The invention discloses a video face recognition method based on an aggregation countermeasure network, and belongs to the technical field of video face recognition. The method adopts an aggregation countermeasure network constructed by an aggregation network, a discrimination network and an identification network, wherein the aggregation network and the discrimination network form countermeasure learning, and a generated image is closer to a target set static image in a competitive mode; the perception loss is calculated in the high-dimensional feature space through the recognition network, so that the generated image is closer to the corresponding static image of the target set in the perception performance, and the performance of the aggregation network is improved. The discrimination network adopts a softmax multi-dimensional output mode, can judge whether the image is true or false, and can also discriminate the identity type of the image, so that the identity of the generated image is closer to a true value, subsequent identification is more accurate, and the identification efficiency is higher.

Description

Video face recognition method based on aggregation countermeasure network
Technical Field
The invention relates to a video face recognition method based on an aggregation countermeasure network, and belongs to the technical field of video face recognition.
Background
The video face recognition technology is based on video face recognition as the name implies. With the increasing development of technologies and requirements, the video face recognition technology has been applied to many fields, such as intelligent security, video monitoring, public security investigation and the like.
The video face recognition is different from the face recognition based on a single image, the query set of the video face recognition is a video sequence, the target set of the video face recognition is usually a high-definition face image, and the identity of a person in the video is recognized by extracting the face features of the video sequence and matching in the target set.

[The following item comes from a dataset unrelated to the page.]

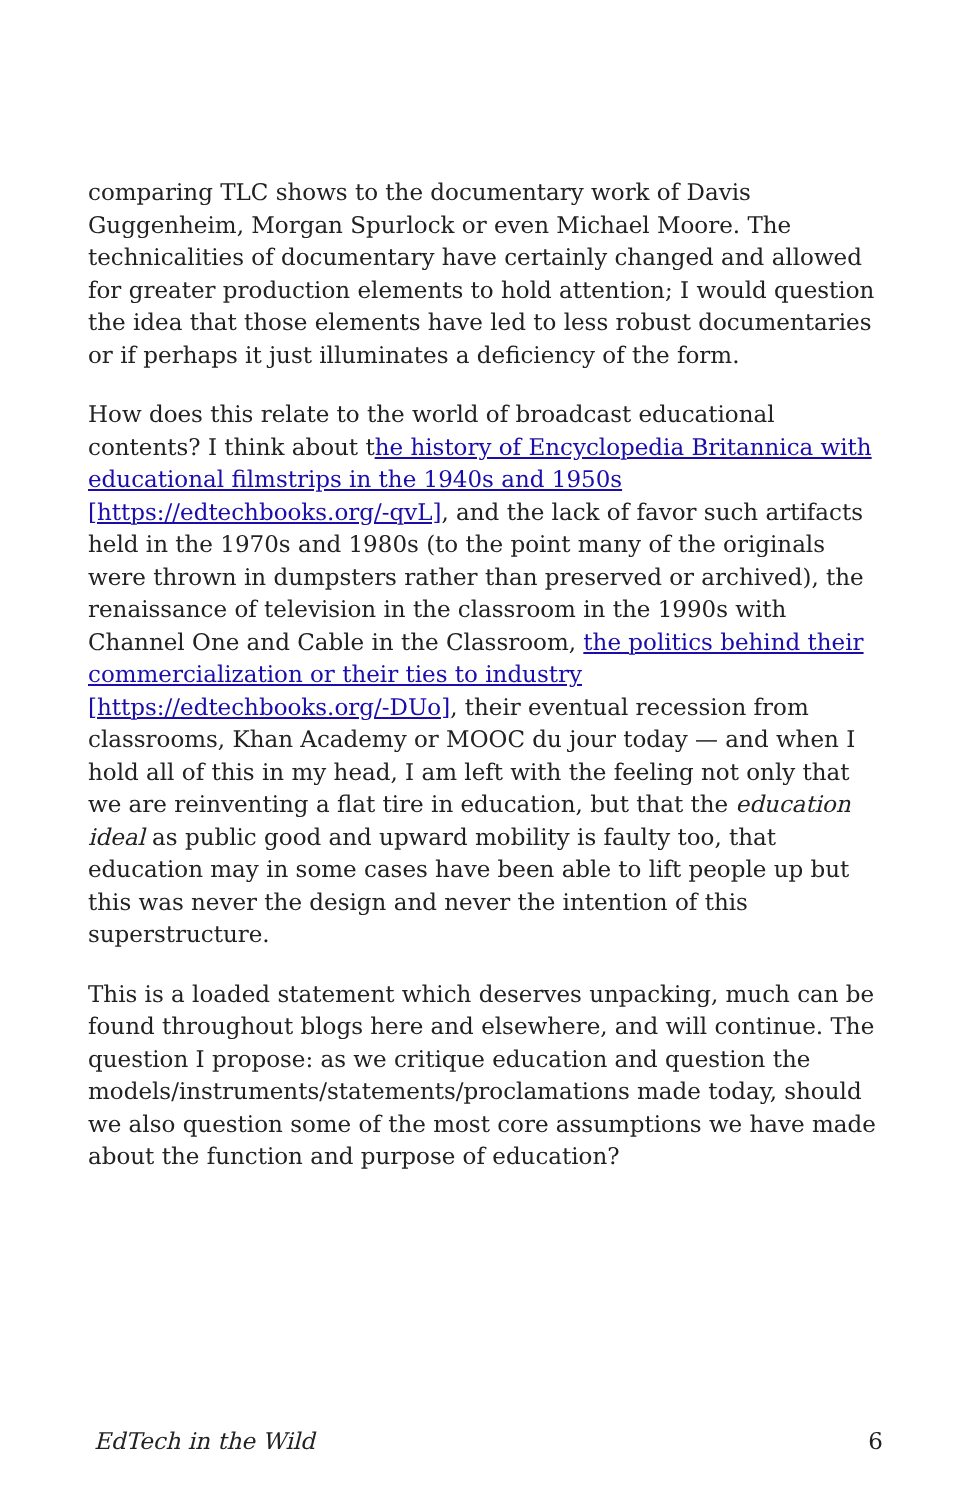comparing TLC shows to the documentary work of Davis Guggenheim, Morgan Spurlock or even Michael Moore. The technicalities of documentary have certainly changed and allowed for greater production elements to hold attention; I would question the idea that those elements have led to less robust documentaries or if perhaps it just illuminates a deficiency of the form.
How does this relate to the world of broadcast educational contents? I think about the history of Encyclopedia Britannica with educational filmstrips in the 1940s and 1950s [https://edtechbooks.org/-qvL], and the lack of favor such artifacts held in the 1970s and 1980s (to the point many of the originals were thrown in dumpsters rather than preserved or archived), the renaissance of television in the classroom in the 1990s with Channel One and Cable in the Classroom, the politics behind their commercialization or their ties to industry [https://edtechbooks.org/-DUo], their eventual recession from classrooms, Khan Academy or MOOC du jour today — and when I hold all of this in my head, I am left with the feeling not only that we are reinventing a flat tire in education, but that the education ideal as public good and upward mobility is faulty too, that education may in some cases have been able to lift people up but this was never the design and never the intention of this superstructure.
This is a loaded statement which deserves unpacking, much can be found throughout blogs here and elsewhere, and will continue. The question I propose: as we critique education and question the models/instruments/statements/proclamations made today, should we also question some of the most core assumptions we have made about the function and purpose of education?
EdTech in the Wild 6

However, in the most common video monitoring scene of video face recognition, the face in the video sequence often shot has the conditions of motion blur, noise, occlusion and the like, so that the face has a great difference from the face of a target set, and the difference cannot be well processed by the conventional method or the deep learning-based method at present, so that the recognition effect is poor.
In addition, the current video face recognition method extracts features from a video sequence one by one, which not only causes overlong testing time, but also causes recognition results to be easily interfered by low-quality frames in the video sequence.
Disclosure of Invention
In order to solve the problems of low efficiency and low precision in the existing video face recognition technology, the invention provides a video face recognition method, wherein in the recognition process, a polymerization countermeasure network is adopted to polymerize a plurality of low-quality video sequences into a single high-quality front face image, and the quality of the generated front face image is improved in the polymerization process in a countermeasure learning mode, so that the video face recognition is accurately carried out;
the aggregation countermeasure network consists of an aggregation network, a judgment network and an identification network, wherein the aggregation network and the judgment network form countermeasure learning, the generated image is closer to the static image of the target set in a competitive mode, and the identification network calculates the perception loss in a high-dimensional feature space, so that the generated front face image is closer to the static image of the corresponding target set in the perception performance.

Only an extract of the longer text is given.